TEXT SHOWN:
Campbell Grayson

Personal information
- Born: 4 March 1986 (age 40) Auckland, New Zealand
- Height: 1.80 m (5 ft 11 in)
- Weight: 77 kg (170 lb)

Sport
- Country: New Zealand
- Handedness: Right-Handed
- Turned pro: 2007
- Coached by: Paul Hornsby
- Retired: 2020
- Racquet used: Dunlop Rackets

Men's Singles, Team Doubles
- Highest ranking: No. 24 (February 2020)
- Title: 14
- Tour final: 24

Medal record
Men's squash
Representing New Zealand
World Doubles Championships
| Bronze medal – third place | 2016 Darwin | Doubles |
| Bronze medal – third place | 2017 Manchester | Doubles |

= Campbell Grayson =

New Zealand squash player

Campbell Grayson (born 4 March 1986 in Auckland, New Zealand) is a New Zealand retired professional squash player. He reached a career-high world ranking of World No. 24 in February 2020.

ASSIGNED TASK 1:
Answer these questions from the Campbell Grayson text:
(a) In what year did he turn pro?
(b) Who coached him?
(c) In which city did he win his 2017 World Doubles Championships bronze medal?
ASSIGNED TASK 2:
Can you pull out the stretch of the Campbell Grayson text from "Campbell Grayson (born" through "in February 2020.", copied word for word?

DATA SECTION:

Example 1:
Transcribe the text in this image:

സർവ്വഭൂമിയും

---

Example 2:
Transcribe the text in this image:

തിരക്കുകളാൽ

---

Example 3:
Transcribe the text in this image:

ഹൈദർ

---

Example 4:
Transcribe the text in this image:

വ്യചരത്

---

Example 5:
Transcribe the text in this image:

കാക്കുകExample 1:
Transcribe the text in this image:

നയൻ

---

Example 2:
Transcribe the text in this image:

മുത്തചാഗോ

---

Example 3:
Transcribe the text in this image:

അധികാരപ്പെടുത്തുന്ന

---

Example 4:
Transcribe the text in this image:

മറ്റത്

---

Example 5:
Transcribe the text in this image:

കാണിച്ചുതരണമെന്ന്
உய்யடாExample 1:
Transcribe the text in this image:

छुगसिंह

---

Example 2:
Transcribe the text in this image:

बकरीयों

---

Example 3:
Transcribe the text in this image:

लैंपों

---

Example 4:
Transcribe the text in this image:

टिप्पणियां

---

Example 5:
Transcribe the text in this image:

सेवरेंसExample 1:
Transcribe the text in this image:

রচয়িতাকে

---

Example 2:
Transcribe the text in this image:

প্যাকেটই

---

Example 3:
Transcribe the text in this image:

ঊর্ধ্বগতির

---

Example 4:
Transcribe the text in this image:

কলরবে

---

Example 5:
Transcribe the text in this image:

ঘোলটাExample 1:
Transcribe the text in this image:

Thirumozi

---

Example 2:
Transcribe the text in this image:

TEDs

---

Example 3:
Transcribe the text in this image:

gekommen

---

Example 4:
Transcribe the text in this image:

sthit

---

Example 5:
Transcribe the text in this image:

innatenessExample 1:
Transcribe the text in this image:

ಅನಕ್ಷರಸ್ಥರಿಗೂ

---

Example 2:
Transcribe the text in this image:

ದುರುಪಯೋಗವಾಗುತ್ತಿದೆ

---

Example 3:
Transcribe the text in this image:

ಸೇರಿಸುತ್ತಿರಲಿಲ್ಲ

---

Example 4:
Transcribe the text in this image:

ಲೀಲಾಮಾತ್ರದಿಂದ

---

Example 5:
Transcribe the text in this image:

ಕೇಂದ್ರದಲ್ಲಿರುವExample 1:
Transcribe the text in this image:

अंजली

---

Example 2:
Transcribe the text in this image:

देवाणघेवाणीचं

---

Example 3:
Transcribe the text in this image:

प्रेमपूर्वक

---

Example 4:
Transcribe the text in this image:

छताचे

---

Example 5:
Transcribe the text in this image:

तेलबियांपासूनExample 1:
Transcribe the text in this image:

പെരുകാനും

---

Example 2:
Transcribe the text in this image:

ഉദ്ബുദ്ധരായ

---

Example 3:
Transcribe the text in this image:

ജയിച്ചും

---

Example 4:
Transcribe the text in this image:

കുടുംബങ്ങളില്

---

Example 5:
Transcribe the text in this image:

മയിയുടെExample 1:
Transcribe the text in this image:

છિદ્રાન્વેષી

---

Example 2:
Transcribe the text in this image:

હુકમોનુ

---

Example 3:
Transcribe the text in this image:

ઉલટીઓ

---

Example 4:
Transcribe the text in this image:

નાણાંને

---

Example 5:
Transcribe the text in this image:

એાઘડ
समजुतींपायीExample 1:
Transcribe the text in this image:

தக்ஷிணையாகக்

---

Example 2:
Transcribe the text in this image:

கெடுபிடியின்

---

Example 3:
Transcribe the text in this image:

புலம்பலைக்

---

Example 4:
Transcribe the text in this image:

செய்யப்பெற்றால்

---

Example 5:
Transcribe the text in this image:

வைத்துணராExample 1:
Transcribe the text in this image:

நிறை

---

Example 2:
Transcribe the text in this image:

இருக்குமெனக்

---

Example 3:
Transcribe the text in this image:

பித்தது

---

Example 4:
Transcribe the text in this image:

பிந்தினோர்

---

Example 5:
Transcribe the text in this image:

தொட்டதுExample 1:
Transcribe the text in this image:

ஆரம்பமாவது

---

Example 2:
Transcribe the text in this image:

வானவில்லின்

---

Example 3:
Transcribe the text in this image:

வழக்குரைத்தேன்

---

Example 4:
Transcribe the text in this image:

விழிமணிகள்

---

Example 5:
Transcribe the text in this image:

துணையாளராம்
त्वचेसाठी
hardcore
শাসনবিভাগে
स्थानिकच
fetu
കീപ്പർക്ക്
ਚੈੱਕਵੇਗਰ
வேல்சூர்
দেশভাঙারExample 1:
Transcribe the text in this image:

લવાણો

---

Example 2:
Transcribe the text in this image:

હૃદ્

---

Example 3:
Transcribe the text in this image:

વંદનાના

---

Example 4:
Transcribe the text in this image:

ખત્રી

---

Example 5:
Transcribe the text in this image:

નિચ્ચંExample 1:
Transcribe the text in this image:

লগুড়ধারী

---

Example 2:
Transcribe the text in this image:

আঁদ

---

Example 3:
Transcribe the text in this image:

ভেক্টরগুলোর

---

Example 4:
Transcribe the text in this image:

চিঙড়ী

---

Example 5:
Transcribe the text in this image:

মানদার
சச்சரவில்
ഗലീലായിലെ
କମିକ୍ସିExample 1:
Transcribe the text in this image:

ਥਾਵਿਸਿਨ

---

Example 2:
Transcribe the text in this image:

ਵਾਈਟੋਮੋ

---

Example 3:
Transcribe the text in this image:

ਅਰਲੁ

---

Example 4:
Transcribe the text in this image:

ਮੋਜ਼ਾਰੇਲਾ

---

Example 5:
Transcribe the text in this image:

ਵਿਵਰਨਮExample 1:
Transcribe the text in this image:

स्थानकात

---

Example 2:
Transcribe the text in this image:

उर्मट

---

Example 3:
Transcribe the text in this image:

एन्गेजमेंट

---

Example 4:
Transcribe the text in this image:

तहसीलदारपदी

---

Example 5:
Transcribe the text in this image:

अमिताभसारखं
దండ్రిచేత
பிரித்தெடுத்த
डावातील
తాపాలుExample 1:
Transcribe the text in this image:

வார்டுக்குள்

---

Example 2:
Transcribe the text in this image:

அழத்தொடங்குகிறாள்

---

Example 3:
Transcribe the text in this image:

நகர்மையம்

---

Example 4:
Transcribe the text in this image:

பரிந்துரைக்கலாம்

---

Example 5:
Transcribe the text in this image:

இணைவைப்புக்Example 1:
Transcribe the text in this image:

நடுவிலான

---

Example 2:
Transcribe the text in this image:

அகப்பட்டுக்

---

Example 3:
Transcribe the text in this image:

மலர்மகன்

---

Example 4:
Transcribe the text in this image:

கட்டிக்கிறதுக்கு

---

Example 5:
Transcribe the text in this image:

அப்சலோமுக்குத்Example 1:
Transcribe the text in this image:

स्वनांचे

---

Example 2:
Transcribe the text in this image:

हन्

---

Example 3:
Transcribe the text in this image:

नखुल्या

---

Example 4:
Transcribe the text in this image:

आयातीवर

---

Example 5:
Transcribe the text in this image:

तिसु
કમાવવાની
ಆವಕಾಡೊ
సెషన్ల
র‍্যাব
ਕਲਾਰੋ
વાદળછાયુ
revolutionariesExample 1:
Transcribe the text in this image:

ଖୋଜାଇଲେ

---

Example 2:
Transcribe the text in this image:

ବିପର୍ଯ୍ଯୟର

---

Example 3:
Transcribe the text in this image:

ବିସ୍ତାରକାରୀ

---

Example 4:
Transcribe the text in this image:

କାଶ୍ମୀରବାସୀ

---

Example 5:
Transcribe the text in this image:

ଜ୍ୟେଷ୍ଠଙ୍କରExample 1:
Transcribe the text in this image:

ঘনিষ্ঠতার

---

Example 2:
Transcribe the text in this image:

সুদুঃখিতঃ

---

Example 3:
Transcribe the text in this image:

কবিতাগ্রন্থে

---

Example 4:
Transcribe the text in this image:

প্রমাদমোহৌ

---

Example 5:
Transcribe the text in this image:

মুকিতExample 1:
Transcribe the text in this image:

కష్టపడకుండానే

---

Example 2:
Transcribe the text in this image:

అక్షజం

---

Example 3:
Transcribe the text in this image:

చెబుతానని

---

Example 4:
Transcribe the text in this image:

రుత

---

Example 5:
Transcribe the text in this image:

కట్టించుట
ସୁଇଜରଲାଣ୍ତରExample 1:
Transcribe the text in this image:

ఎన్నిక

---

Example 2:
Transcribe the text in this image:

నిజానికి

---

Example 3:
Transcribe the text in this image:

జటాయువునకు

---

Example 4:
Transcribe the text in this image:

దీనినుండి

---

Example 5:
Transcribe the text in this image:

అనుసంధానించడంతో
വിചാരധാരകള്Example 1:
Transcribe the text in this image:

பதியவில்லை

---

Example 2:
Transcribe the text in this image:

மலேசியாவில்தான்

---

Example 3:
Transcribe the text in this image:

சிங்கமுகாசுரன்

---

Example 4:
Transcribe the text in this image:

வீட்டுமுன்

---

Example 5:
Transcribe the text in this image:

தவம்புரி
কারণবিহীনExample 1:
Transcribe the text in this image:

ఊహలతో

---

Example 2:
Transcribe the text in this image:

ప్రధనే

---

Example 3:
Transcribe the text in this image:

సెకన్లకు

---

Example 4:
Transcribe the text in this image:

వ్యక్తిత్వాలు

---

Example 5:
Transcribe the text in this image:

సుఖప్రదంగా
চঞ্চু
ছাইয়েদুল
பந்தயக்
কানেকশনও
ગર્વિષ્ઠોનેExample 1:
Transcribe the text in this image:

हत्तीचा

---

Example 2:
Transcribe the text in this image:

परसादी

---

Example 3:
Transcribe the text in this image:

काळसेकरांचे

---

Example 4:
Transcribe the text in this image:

EXERCISE SOLUTION 1:
(a) 2007
(b) Paul Hornsby
(c) Manchester

EXERCISE SOLUTION 2:
Campbell Grayson (born 4 March 1986 in Auckland, New Zealand) is a New Zealand retired professional squash player. He reached a career-high world ranking of World No. 24 in February 2020.